Under the Swiss Federal Act on Data Protection, PII is defined as:
Article 3. Definitions
- personal data (data): all information relating to an identified or identifiable person;
- data subjects: natural or legal persons whose data is processed;
- sensitive personal data: data on:
- religious, ideological, political or trade union-related views or activities,
- health, the intimate sphere or the racial origin,
- social security measures,
- administrative or criminal proceedings and sanctions
As per Article 2 of Swiss Federal Act on Data Protection:
Article 2. Scope
This Act applies to the processing of data pertaining to natural persons and legal persons by:
- private persons;
- federal bodies
Similarly, Article 2 of Swiss Federal Act on Data Protection excludes the following:
- personal data that is processed by a natural person exclusively for personal use and which is not disclosed to outsiders;
- deliberations of the Federal Assembly and in parliamentary committees;
- pending civil proceedings, criminal proceedings, international mutual assistance proceedings and proceedings under constitutional or under administrative law, with the exception of administrative proceedings of first instance;
- public registers based on private law;
- personal data processed by the International Committee of the Red Cross.
If you find the exclusion of the Red Cross a little out of left field, remember that they are a Swiss organization, founded in 1863 in Geneva. The exclusion was a recognition of the Red Cross’s humanitarian mission and a way to remove what the government considered an undue burden. In other words, even the infamously neutral Swiss play favorites sometimes. (At least it’s a global humanitarian organization.
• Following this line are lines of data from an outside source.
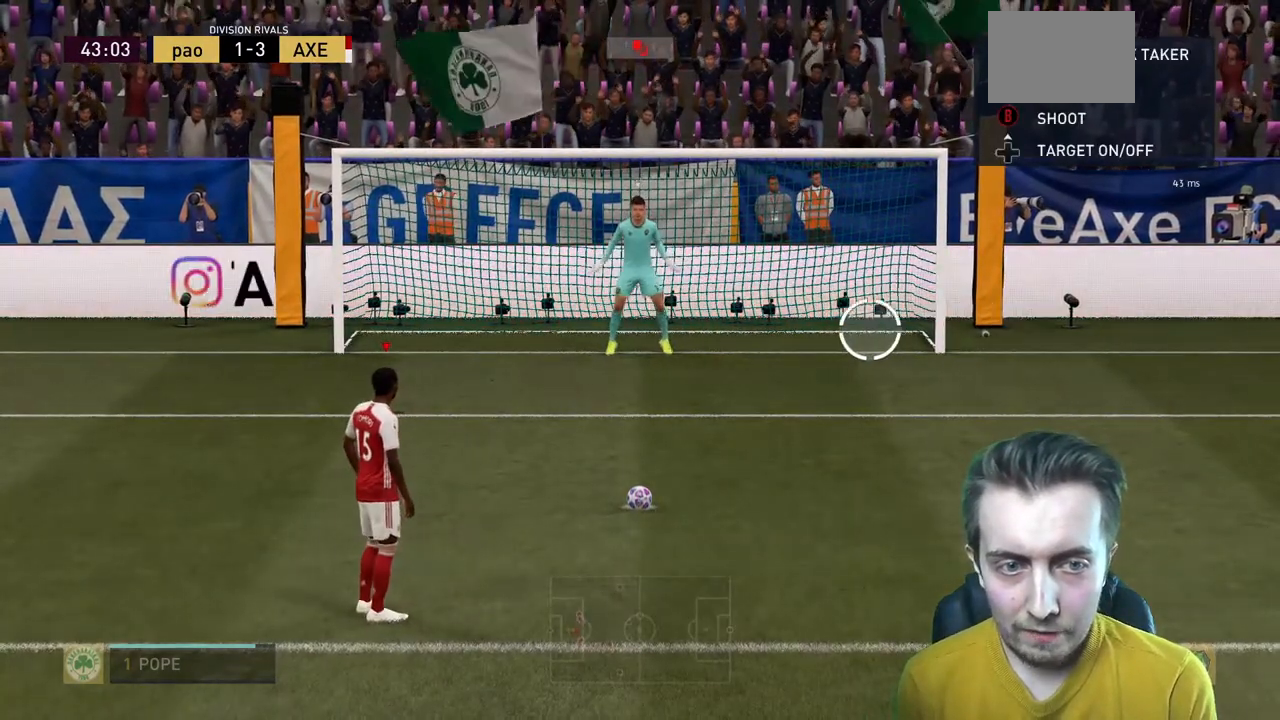
{"buttons": [], "left_stick": "down", "right_stick": "center", "events": []}
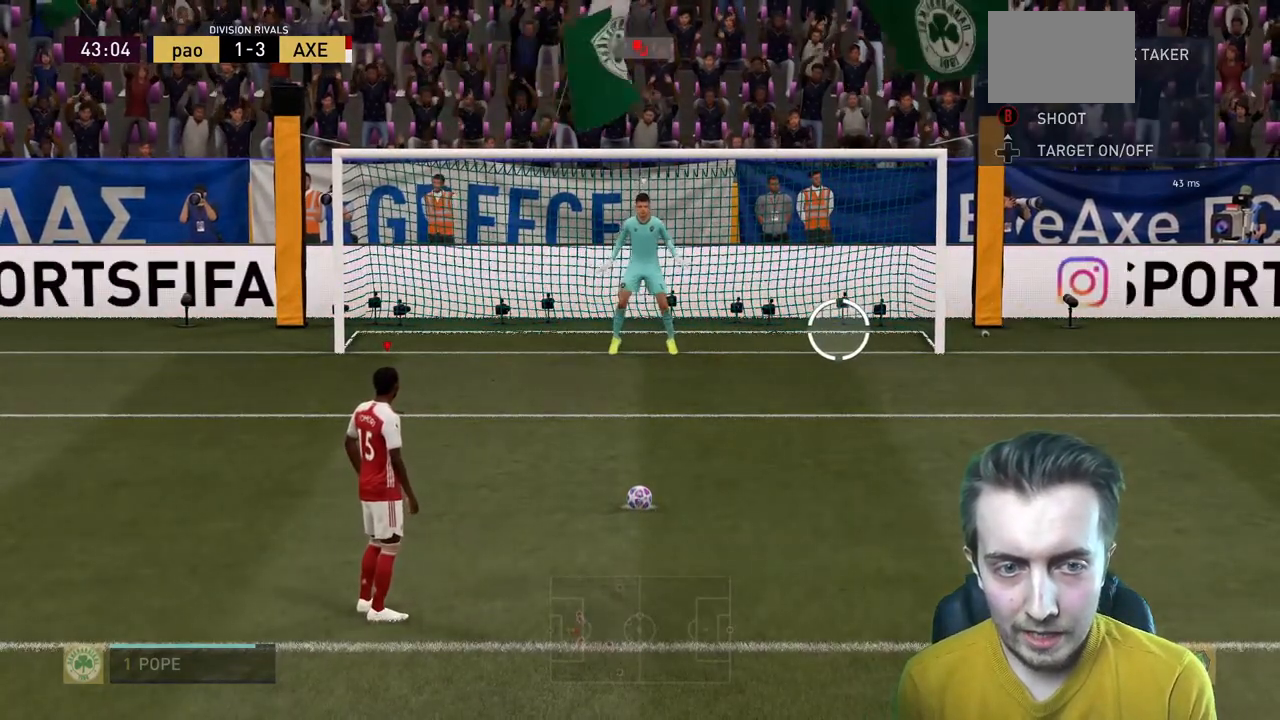
{"buttons": [], "left_stick": "down", "right_stick": "center", "events": []}
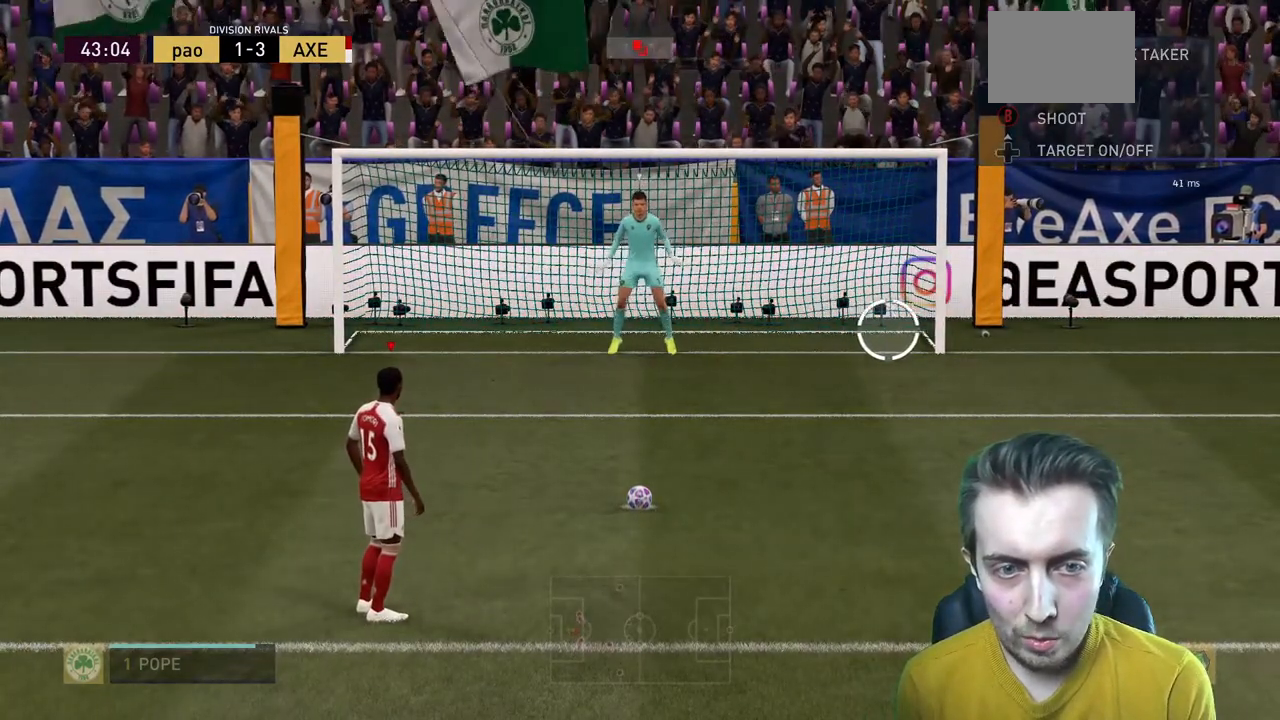
{"buttons": [], "left_stick": "down-right", "right_stick": "center", "events": [[100, "left_stick", "down-right"]]}
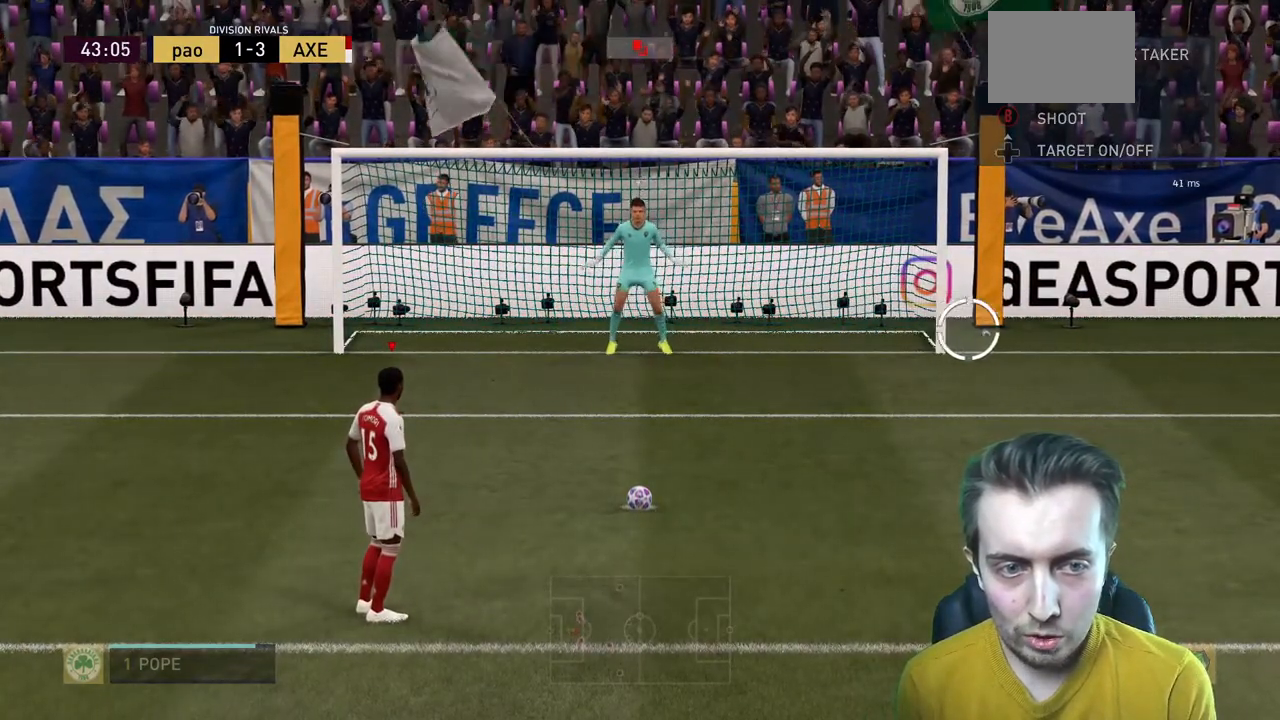
{"buttons": [], "left_stick": "down-right", "right_stick": "center", "events": []}
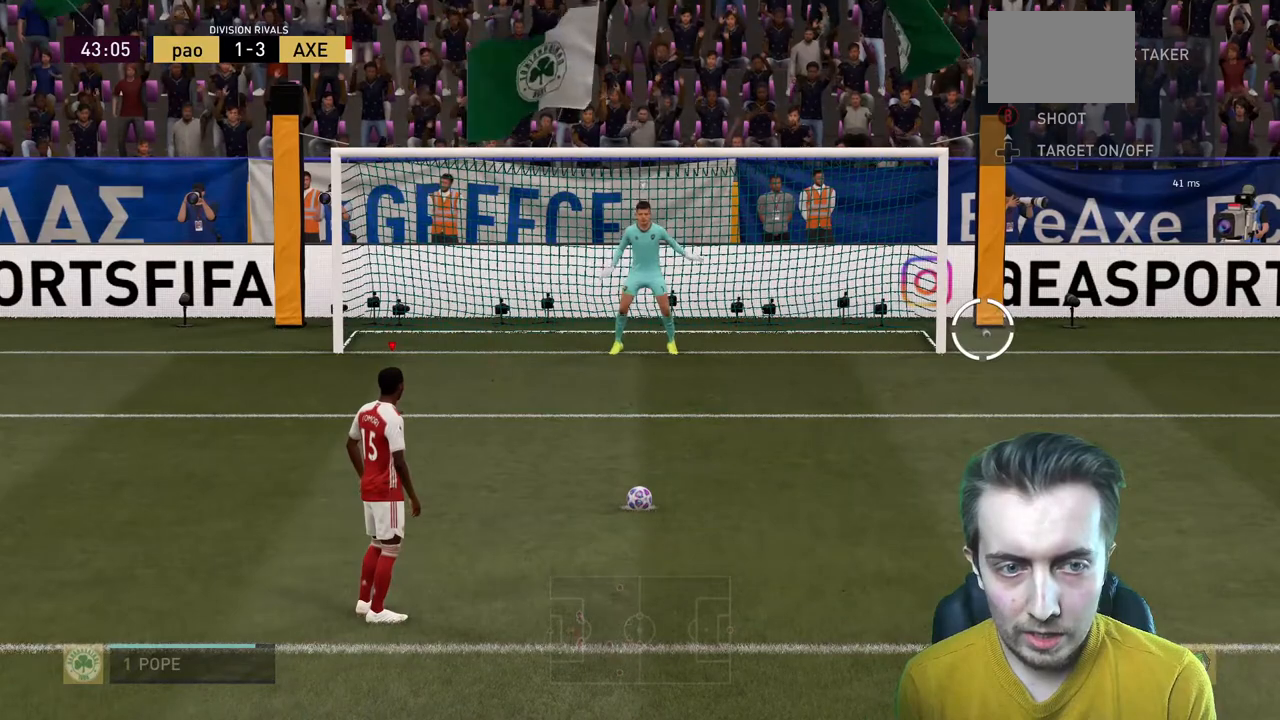
{"buttons": [], "left_stick": "down-right", "right_stick": "center", "events": []}
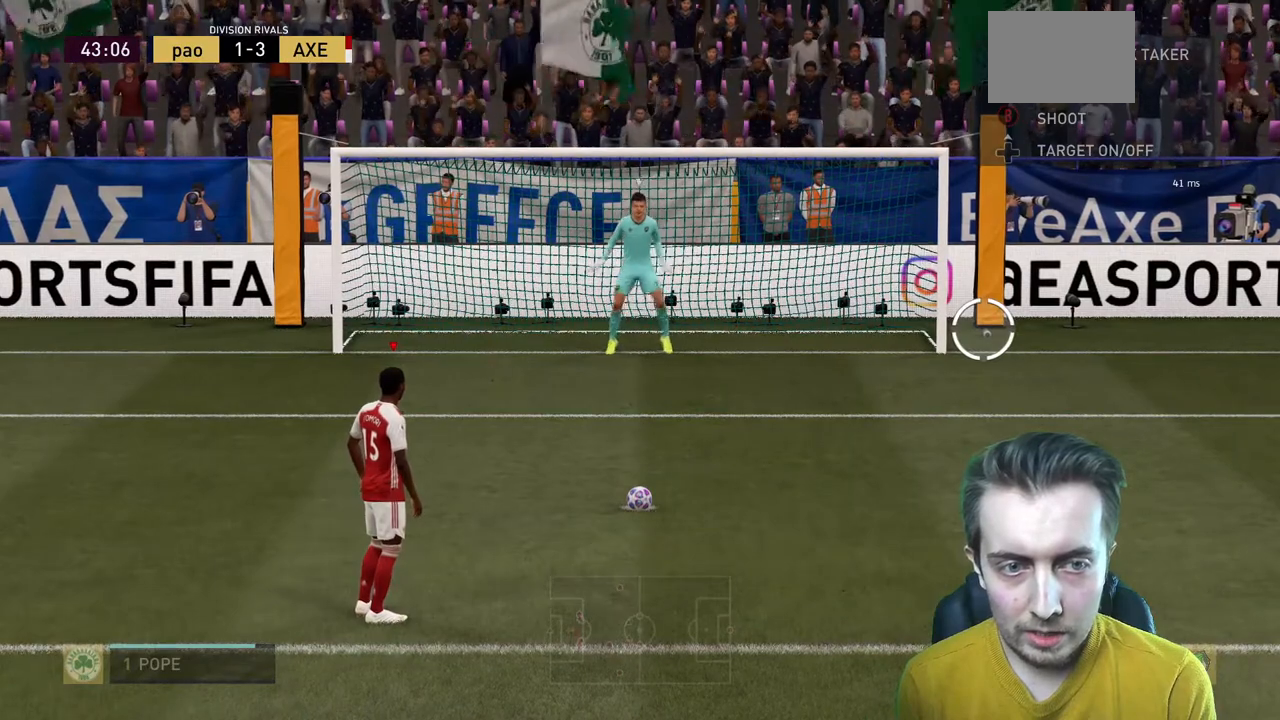
{"buttons": [], "left_stick": "down-right", "right_stick": "center", "events": []}
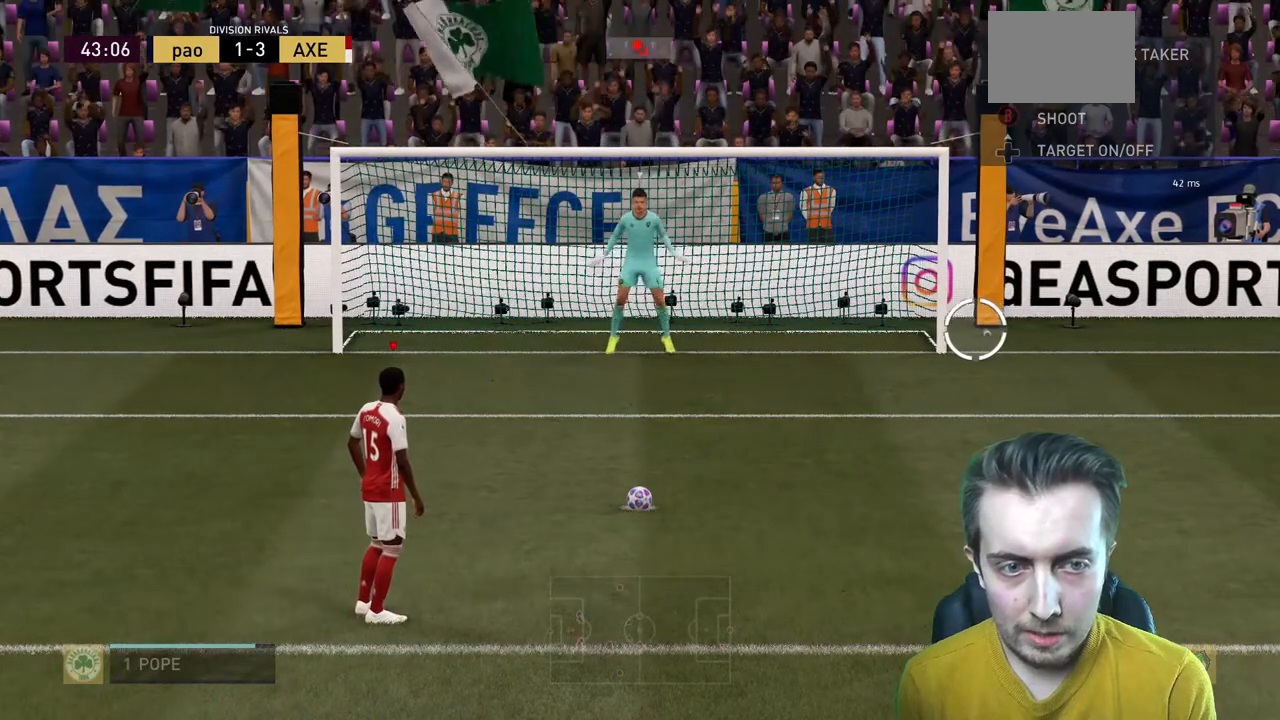
{"buttons": [], "left_stick": "down-right", "right_stick": "center", "events": []}
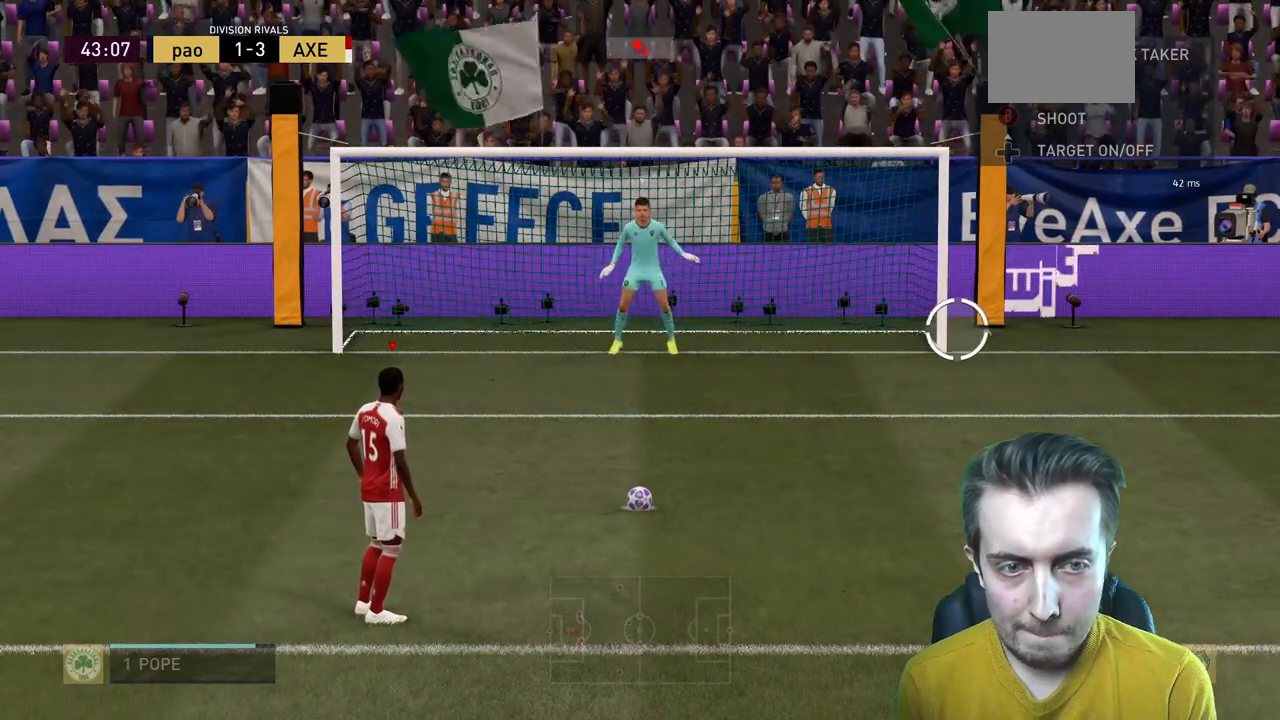
{"buttons": [], "left_stick": "down-right", "right_stick": "center", "events": []}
I think we’ll let them slide on this one.)
The enforcement agency is the Swiss Federal Data Protection and Information Commissioner (FDPIC).
The Swiss Federal Act on Data Protection stipulates penalties of up to 250,000 CHF.
Here is the complete text for all relevant bills: Swiss Federal Act on Data Protection (in English); the Ordinance to the Federal Act on Data Protection; and the Ordinance on Data Protection Certification.
Localized to Switzerland.
In closing our look at European regulations, it is worth noting the current efforts to strengthen the GDPR further through what is called the ePrivacy Regulation (ePR). The ePrivacy Regulation will be a law that will govern all electronic communications within the EU. It is part of the EU’s “Single Digital Market Strategy,” and its key points revolve around the following:
- Confidential Electronic Communications. This will limit the eavesdropping on any and all electronic communications without user consent.
- SPAM and Marketing Communications consent. This will require the explicit consent across all platforms (email, text, calls, etc.) and it will require that advertisers “reveal” their true identity (including real phone numbers) in all communications.
- Consent for Individual Metadata Processing. This expands the confidentiality of electronic communications past the actual content to the metadata of the communication itself (e.g. number called, time, date, etc.)
- Behavioral Cross-Platform Confidentiality. This will require the affirmative consent of a user, across any platform, for behavioral tracking, including web site cookies.
As you can imagine, this is a fairly ambitious privacy legislation, which is why it has been stuck in debates for the better part of five years. It is a bold, “technology future proof” legislation, and as such, the obstacles to overcome are many. The 2022 version of the draft was accepted unofficially but changes still may occur. The current hope is that ePrivacy will go into effect sometime in 2023 (plus a two-year transition period), thereby further strengthening data privacy in the EU and, by extension, around the world.